HOLDING “open” bicameral deliberations on the proposed national budget may not be a guarantee that insertions of “pork barrel” funds will not be made, Sen. Panfilo “Ping” Lacson said yesterday.
However, Lacson said that opening the process to the public would let the people know who among the lawmakers will make such a move.
“It is still possible that some insertions could be made, but at least we can identify those who did so for their projects. We can track the differences between the General Appropriations Bill and the National Expenditure Program, with the public observing and with the minutes and transcripts of the proceedings,” Lacson said in Filipino in an interview with Bombo Radyo Philippines.
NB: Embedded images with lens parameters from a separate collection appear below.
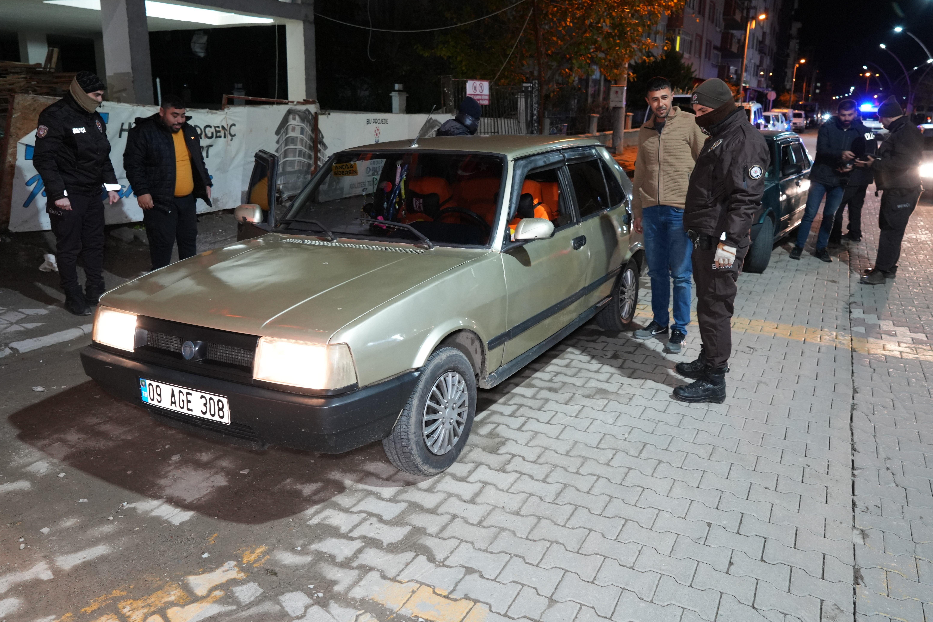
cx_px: 488
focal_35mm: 28
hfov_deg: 65.4
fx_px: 726
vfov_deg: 46.3
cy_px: 283
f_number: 4
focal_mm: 25
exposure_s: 1/30
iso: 1600
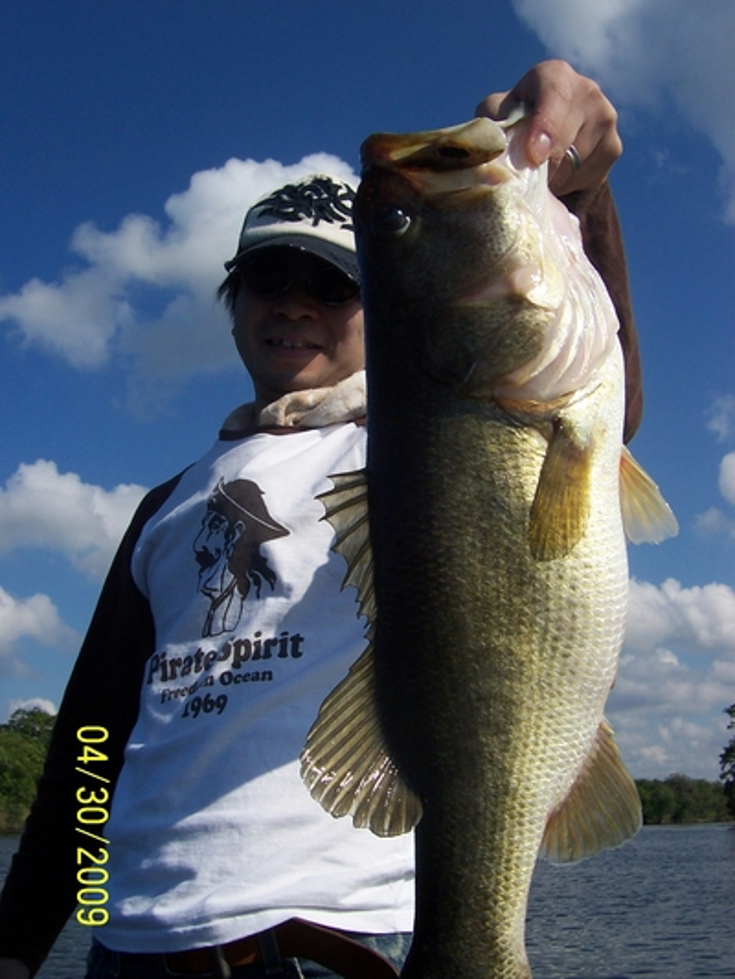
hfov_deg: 38.7
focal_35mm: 37
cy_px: 490
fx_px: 1047
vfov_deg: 50.1
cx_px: 368
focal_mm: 5.6
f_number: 5.6
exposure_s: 1/1000
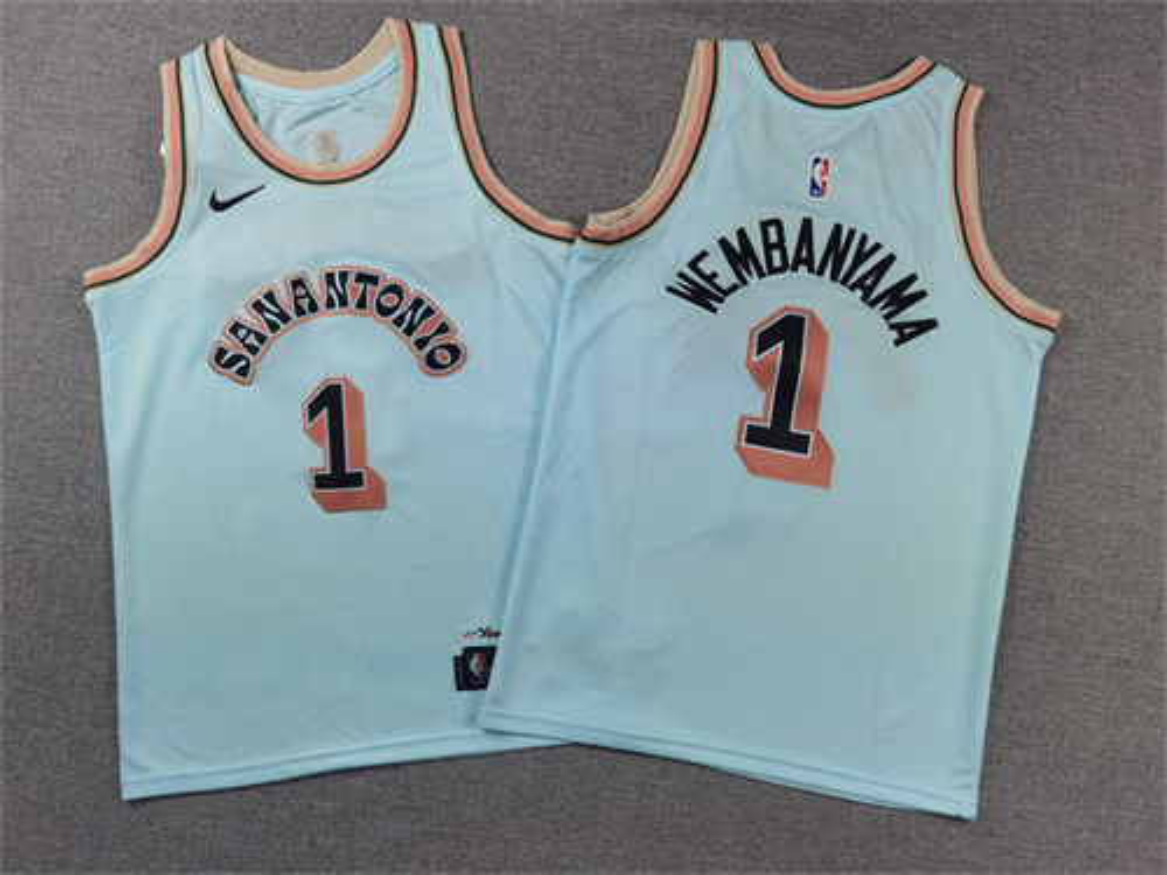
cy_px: 438
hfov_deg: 65.3
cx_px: 584
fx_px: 910
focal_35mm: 27
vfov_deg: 51.4
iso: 160
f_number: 1.9
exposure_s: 1/796
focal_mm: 6.71
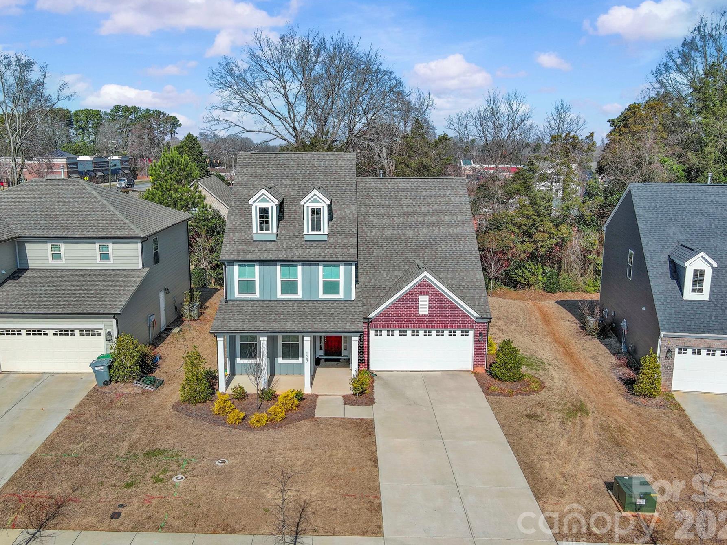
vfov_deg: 44.2
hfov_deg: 56.8
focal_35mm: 32
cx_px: 345
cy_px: 276
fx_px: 672
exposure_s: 1/1700
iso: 101
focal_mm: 10.57
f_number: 2.8
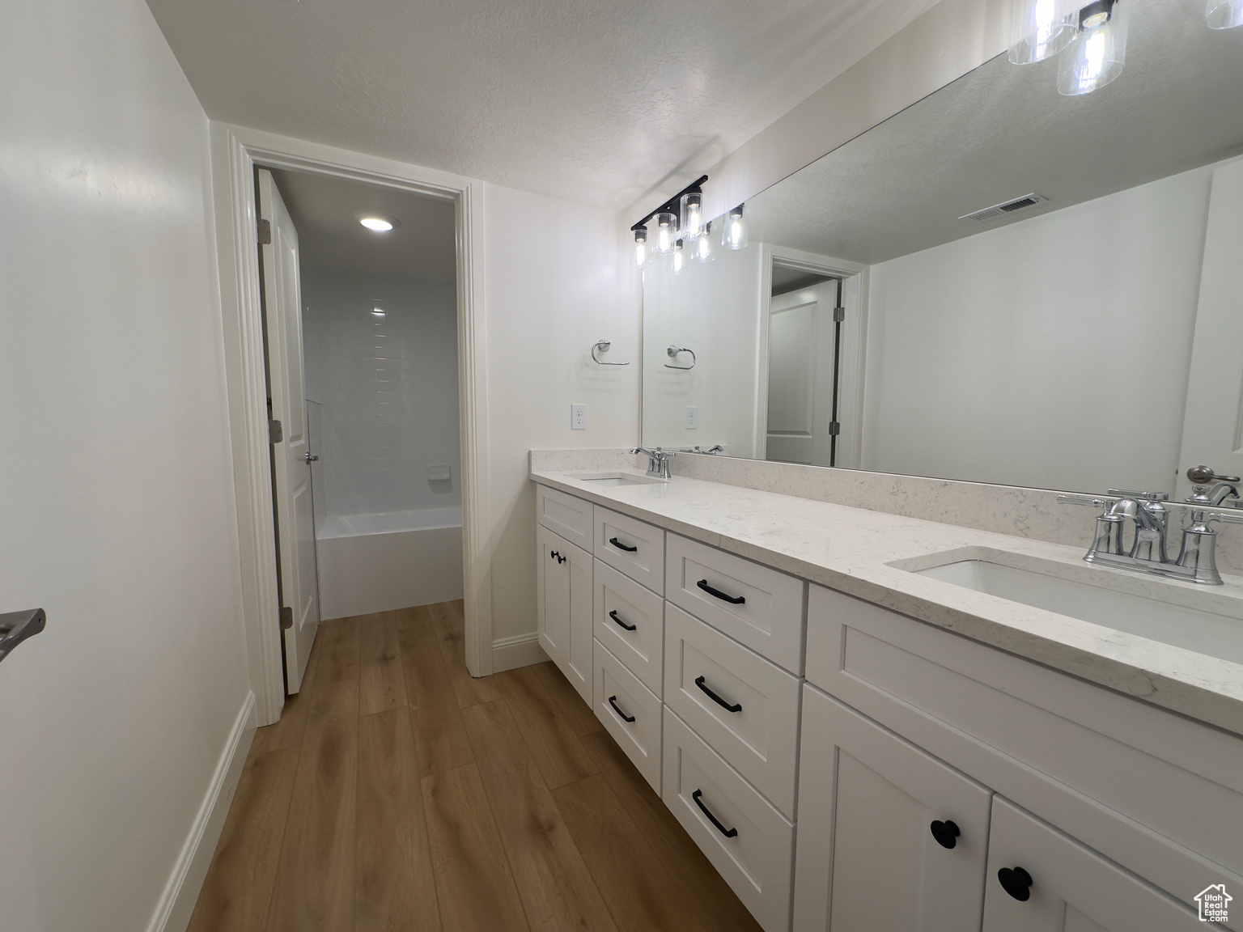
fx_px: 503
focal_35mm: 14
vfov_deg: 85.7
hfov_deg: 102.1
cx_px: 622
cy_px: 466
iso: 50
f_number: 2.2
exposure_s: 1/120
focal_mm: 2.22
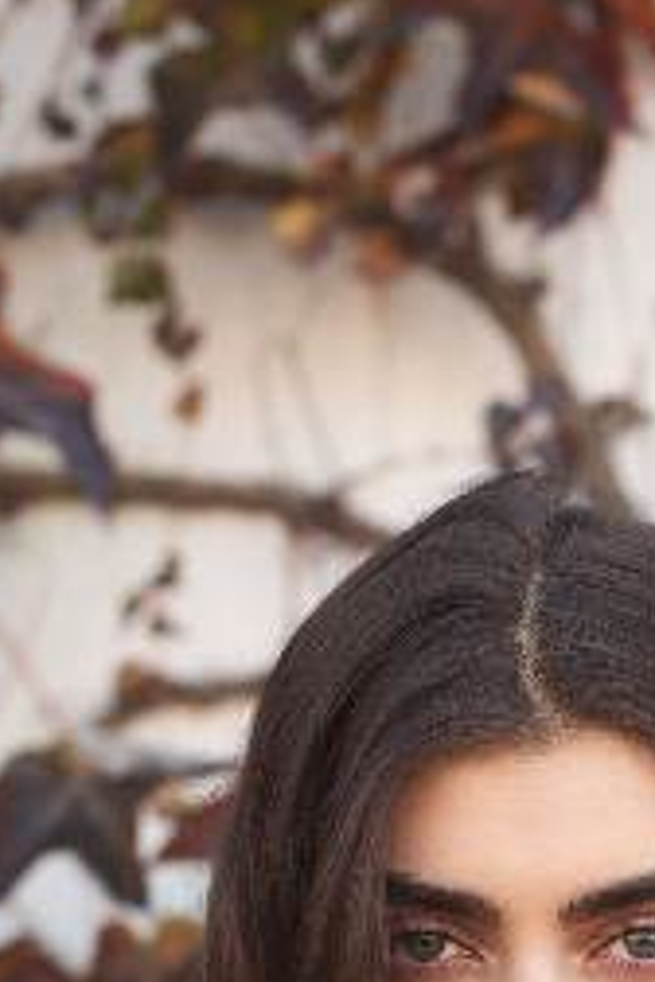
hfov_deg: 9.8
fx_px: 3793
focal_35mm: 139
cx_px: 614
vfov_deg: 14.3
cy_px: 1204
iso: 100
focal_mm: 50
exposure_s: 1/125
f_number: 3.5
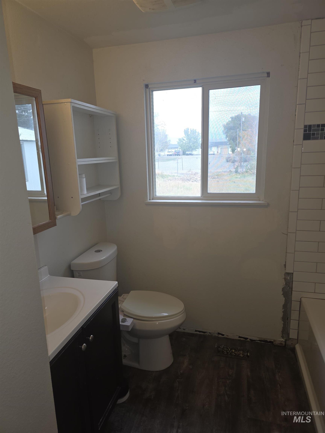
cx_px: 162
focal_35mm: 23
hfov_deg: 58.9
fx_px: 288
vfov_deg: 73.9
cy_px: 216
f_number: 1.7
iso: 32
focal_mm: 6.3
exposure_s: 1/60
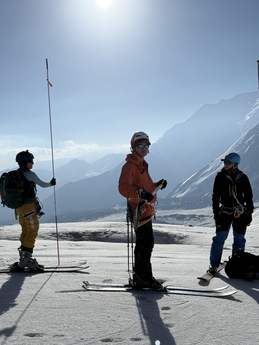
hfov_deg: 29.7
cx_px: 129
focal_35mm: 49
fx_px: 489
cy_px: 170
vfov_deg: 38.9
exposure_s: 1/27778
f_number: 1.78
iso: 64
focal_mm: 6.76
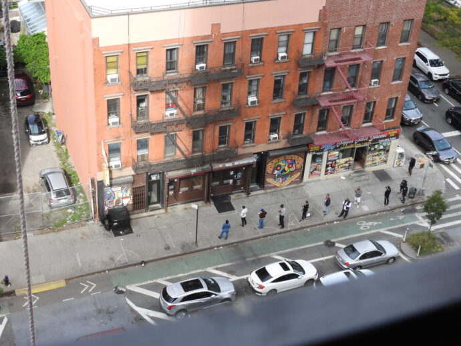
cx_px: 230
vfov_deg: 26.6
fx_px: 733
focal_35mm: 55
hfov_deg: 34.9
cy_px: 173
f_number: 5.6
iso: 360
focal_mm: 9.8
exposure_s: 1/500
He said having an “open bicam” will likewise make lawmakers cautious about making insertions or realignments because they will be identified to the public.
Lacson is a signatory to proposed Joint Resolution No. 1, which seeks to make the budgetary process transparent by opening the bicameral committee deliberations to the public.
The five-man Senate minority bloc – composed of Senate minority leader Vicente Sotto III and Senators Lacson, Juan Miguel Zubiri, Loren Legarda and Risa Hontiveros – and Senators Francis Pangilinan and Paolo Benigno Aquino filed the resolution on Tuesday.
The seven senators said they do not want a repeat of the controversy that attended the bicameral hearings on the 2025 national budget, where lawmakers reduced the allocation for the education sector and allegedly padded the appropriation for flood control projects.
“The bicameral conference committee deliberations on the 2025 General Appropriations Bill, which was eventually signed into law as RA 12116, were attended by budget irregularities and distortions. The most serious irregularity was the violation of the constitutionally mandated provision that education shall have the highest budgetary priority,” the joint resolution stated.
It said that “corruption and harmful political insertions in legislation” led to the unequitable use of public funds that affected the vulnerable sectors of society.
They proposed that the bicameral deliberations be made public, whether in person or through digital livestreaming, and that a matrix showing the differences between the budget versions approved by the House of Representatives and the Senate and “how these differences were resolved” be made.
They also want a comprehensive minutes of the meetings, which they said should also be made available to the public.
At the same time, Lacson said ample time should be given to lawmakers to review the final version of the budget bill before it is submitted to Malacañang so that when it or portions of it are vetoed by the President, senators and congressmen can amend it and resubmit it for the Chief Executive’s signature before December 31.
He said this will lessen the pressure on lawmakers into just signing the budget bill without reviewing it first.
“We need ample time to enroll the budget bill and to review and re-enroll it if the President vetoes it. The deadline is December 31. If the President doesn’t sign it by that date, we automatically have a reenacted budget by January 1,” he said.
“There have been new developments toward transparency in the budgeting process because the President himself has said he will not sign a budget that is not aligned with the NEP,” he added.